再び静まり返ったホールに、少しずつ音が戻って来る。

遠巻きに見ていた人達が奏人に近付いて来て、声をかけた。

「北条さん大丈夫ですか?」

「はい、お騒がせして申し訳有りません」

奏人が回りの人達に頭を下げる。

「いえ、驚きましたよね。あの滝島課長があんな風になるなんて……飲みすぎたにしても驚きました」

同調する声が広がっていく。

皆の認識はやっぱり悪酔いした課長が、奏人に絡んで騒ぎを起したってなってるようだ。

奏人には同情的な様子で安心したのだけれど、それもつかの間で、奏人と同年代の男性社員が奏人に尋ねてきた。

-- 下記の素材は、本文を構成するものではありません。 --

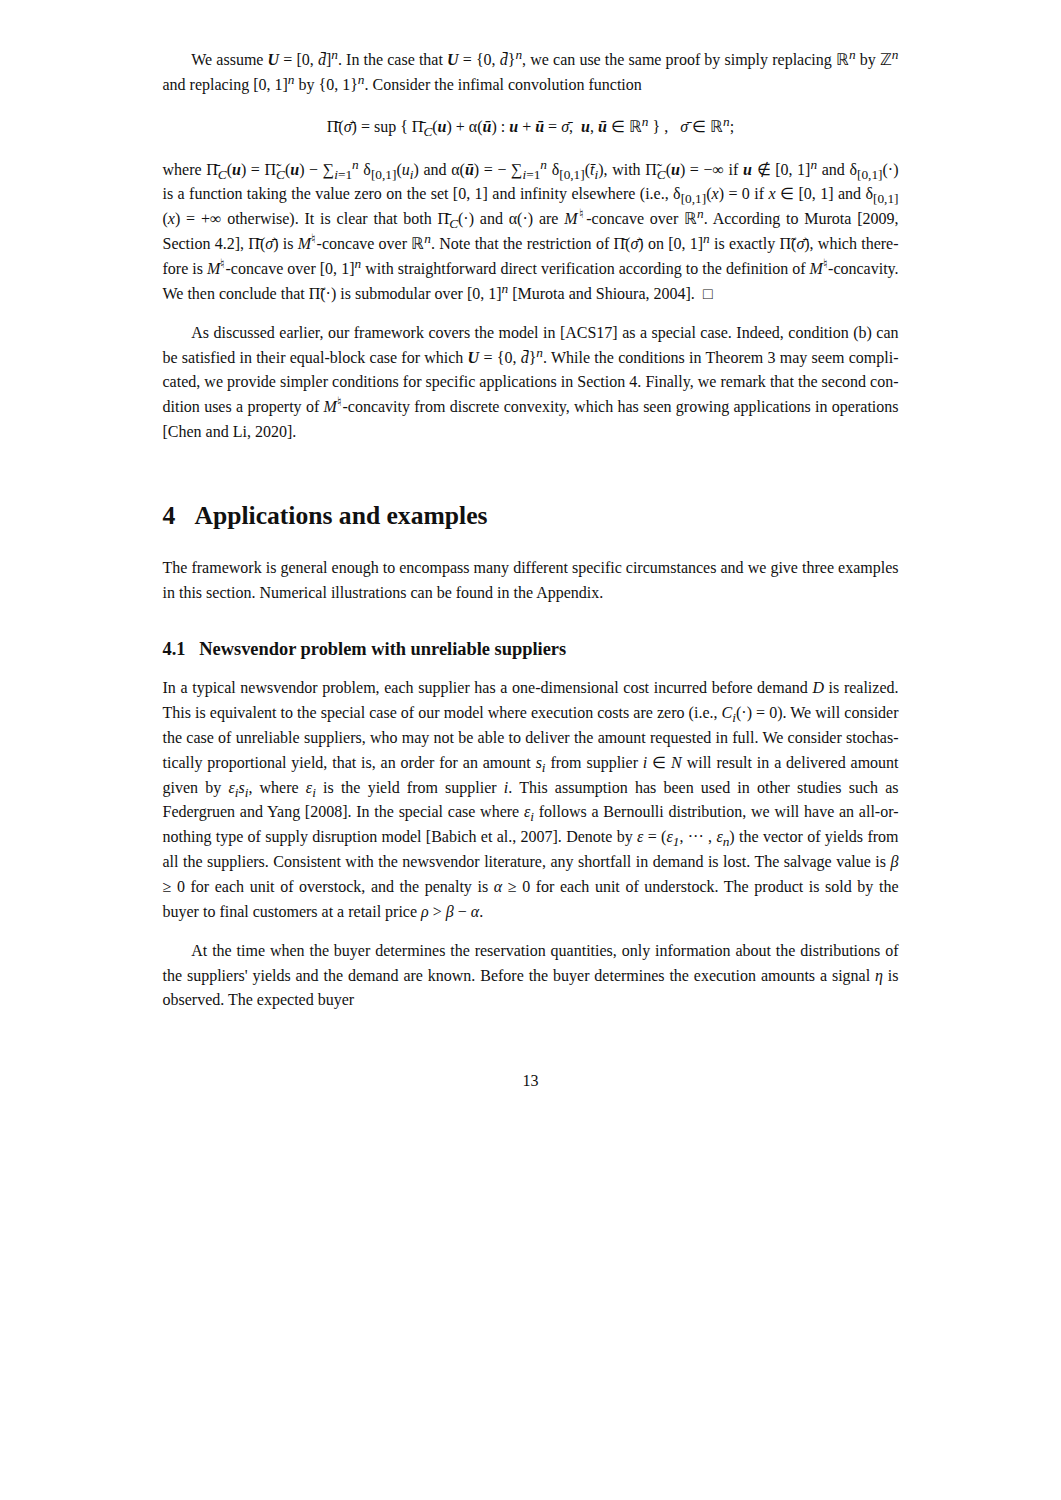We assume U = [0, d̄]n. In the case that U = {0, d̄}n, we can use the same proof by simply replacing ℝn by ℤn and replacing [0, 1]n by {0, 1}n. Consider the infimal convolution function
Π̄(σ̄) = sup { Π̄C(u) + α(ū) : u + ū = σ̄, u, ū ∈ ℝn } , σ̄ ∈ ℝn;
where Π̄C(u) = Π̃C(u) − ∑i=1n δ[0,1](ui) and α(ū) = − ∑i=1n δ[0,1](t̄i), with Π̃C(u) = −∞ if u ∉ [0, 1]n and δ[0,1](·) is a function taking the value zero on the set [0, 1] and infinity elsewhere (i.e., δ[0,1](x) = 0 if x ∈ [0, 1] and δ[0,1](x) = +∞ otherwise). It is clear that both Π̄C(·) and α(·) are M♮-concave over ℝn. According to Murota [2009, Section 4.2], Π̄(σ̄) is M♮-concave over ℝn. Note that the restriction of Π̄(σ̄) on [0, 1]n is exactly Π̃(σ̄), which therefore is M♮-concave over [0, 1]n with straightforward direct verification according to the definition of M♮-concavity. We then conclude that Π̃(·) is submodular over [0, 1]n [Murota and Shioura, 2004]. □
As discussed earlier, our framework covers the model in [ACS17] as a special case. Indeed, condition (b) can be satisfied in their equal-block case for which U = {0, d̄}n. While the conditions in Theorem 3 may seem complicated, we provide simpler conditions for specific applications in Section 4. Finally, we remark that the second condition uses a property of M♮-concavity from discrete convexity, which has seen growing applications in operations [Chen and Li, 2020].
4 Applications and examples
The framework is general enough to encompass many different specific circumstances and we give three examples in this section. Numerical illustrations can be found in the Appendix.
4.1 Newsvendor problem with unreliable suppliers
In a typical newsvendor problem, each supplier has a one-dimensional cost incurred before demand D is realized. This is equivalent to the special case of our model where execution costs are zero (i.e., Ci(·) = 0). We will consider the case of unreliable suppliers, who may not be able to deliver the amount requested in full. We consider stochastically proportional yield, that is, an order for an amount si from supplier i ∈ N will result in a delivered amount given by εisi, where εi is the yield from supplier i. This assumption has been used in other studies such as Federgruen and Yang [2008]. In the special case where εi follows a Bernoulli distribution, we will have an all-or-nothing type of supply disruption model [Babich et al., 2007]. Denote by ε = (ε1, ··· , εn) the vector of yields from all the suppliers. Consistent with the newsvendor literature, any shortfall in demand is lost. The salvage value is β ≥ 0 for each unit of overstock, and the penalty is α ≥ 0 for each unit of understock. The product is sold by the buyer to final customers at a retail price ρ > β − α.
At the time when the buyer determines the reservation quantities, only information about the distributions of the suppliers' yields and the demand are known. Before the buyer determines the execution amounts a signal η is observed. The expected buyer
13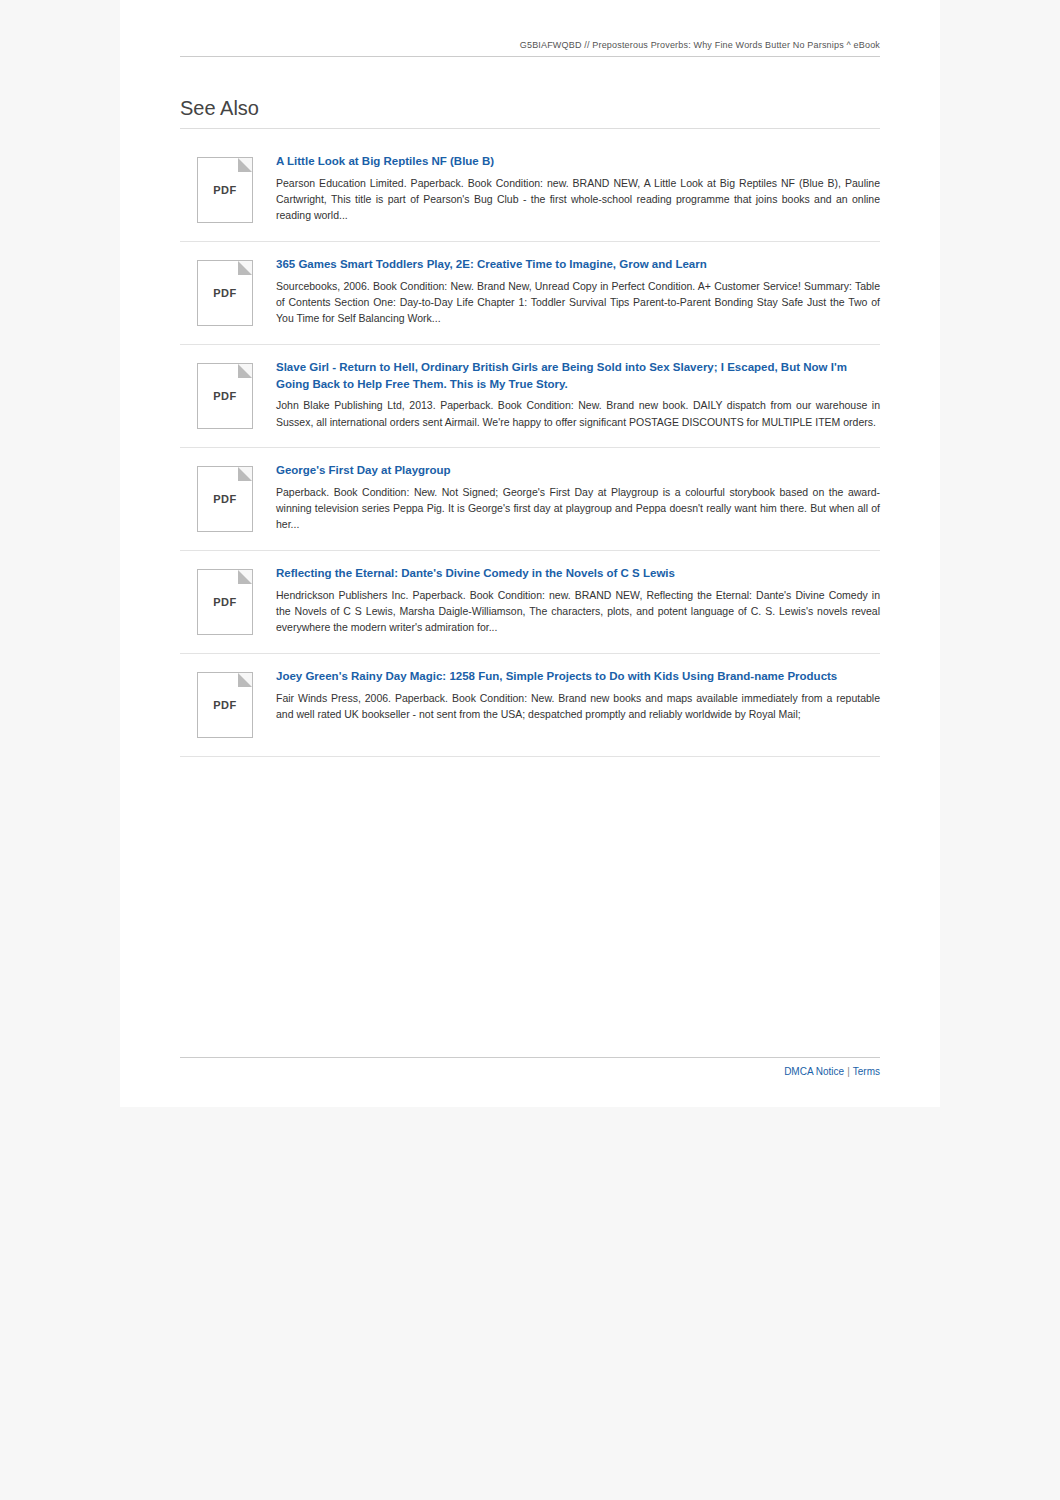G5BIAFWQBD // Preposterous Proverbs: Why Fine Words Butter No Parsnips ^ eBook
See Also
PDF
A Little Look at Big Reptiles NF (Blue B)
Pearson Education Limited. Paperback. Book Condition: new. BRAND NEW, A Little Look at Big Reptiles NF (Blue B), Pauline Cartwright, This title is part of Pearson's Bug Club - the first whole-school reading programme that joins books and an online reading world...
PDF
365 Games Smart Toddlers Play, 2E: Creative Time to Imagine, Grow and Learn
Sourcebooks, 2006. Book Condition: New. Brand New, Unread Copy in Perfect Condition. A+ Customer Service! Summary: Table of Contents Section One: Day-to-Day Life Chapter 1: Toddler Survival Tips Parent-to-Parent Bonding Stay Safe Just the Two of You Time for Self Balancing Work...
PDF
Slave Girl - Return to Hell, Ordinary British Girls are Being Sold into Sex Slavery; I Escaped, But Now I'm Going Back to Help Free Them. This is My True Story.
John Blake Publishing Ltd, 2013. Paperback. Book Condition: New. Brand new book. DAILY dispatch from our warehouse in Sussex, all international orders sent Airmail. We're happy to offer significant POSTAGE DISCOUNTS for MULTIPLE ITEM orders.
PDF
George's First Day at Playgroup
Paperback. Book Condition: New. Not Signed; George's First Day at Playgroup is a colourful storybook based on the award-winning television series Peppa Pig. It is George's first day at playgroup and Peppa doesn't really want him there. But when all of her...
PDF
Reflecting the Eternal: Dante's Divine Comedy in the Novels of C S Lewis
Hendrickson Publishers Inc. Paperback. Book Condition: new. BRAND NEW, Reflecting the Eternal: Dante's Divine Comedy in the Novels of C S Lewis, Marsha Daigle-Williamson, The characters, plots, and potent language of C. S. Lewis's novels reveal everywhere the modern writer's admiration for...
PDF
Joey Green's Rainy Day Magic: 1258 Fun, Simple Projects to Do with Kids Using Brand-name Products
Fair Winds Press, 2006. Paperback. Book Condition: New. Brand new books and maps available immediately from a reputable and well rated UK bookseller - not sent from the USA; despatched promptly and reliably worldwide by Royal Mail;
DMCA Notice|Terms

「あの、さっき課長が言っていた、中瀬さんと付き合ってるって本当ですか?」

ギクリと身体が強張ってしまう。

どうしよう。奏人はなんて答える気なの?

奏人は振り返り、不安に苛まれる私を見て微笑んだ。

その全く焦った様子のない態度を怪訝に感じている内に、奏人は男性に向き直り宣言した。

「本当ですよ。中瀬さんと婚約しています」

その瞬間、どよめきが今までで一番大きくなり、奏人の周りにはもっとも詳しい事を聞きたい人達が集まって来た。

当然、私の周りにも。

「中瀬さん、どういうこと? 馴れ初めは?」

これはもう誤魔化せない状況だ……もうどうにでもなれ!

開き直った私は、次から次へと来る質問に、半ばヤケになって答えていった。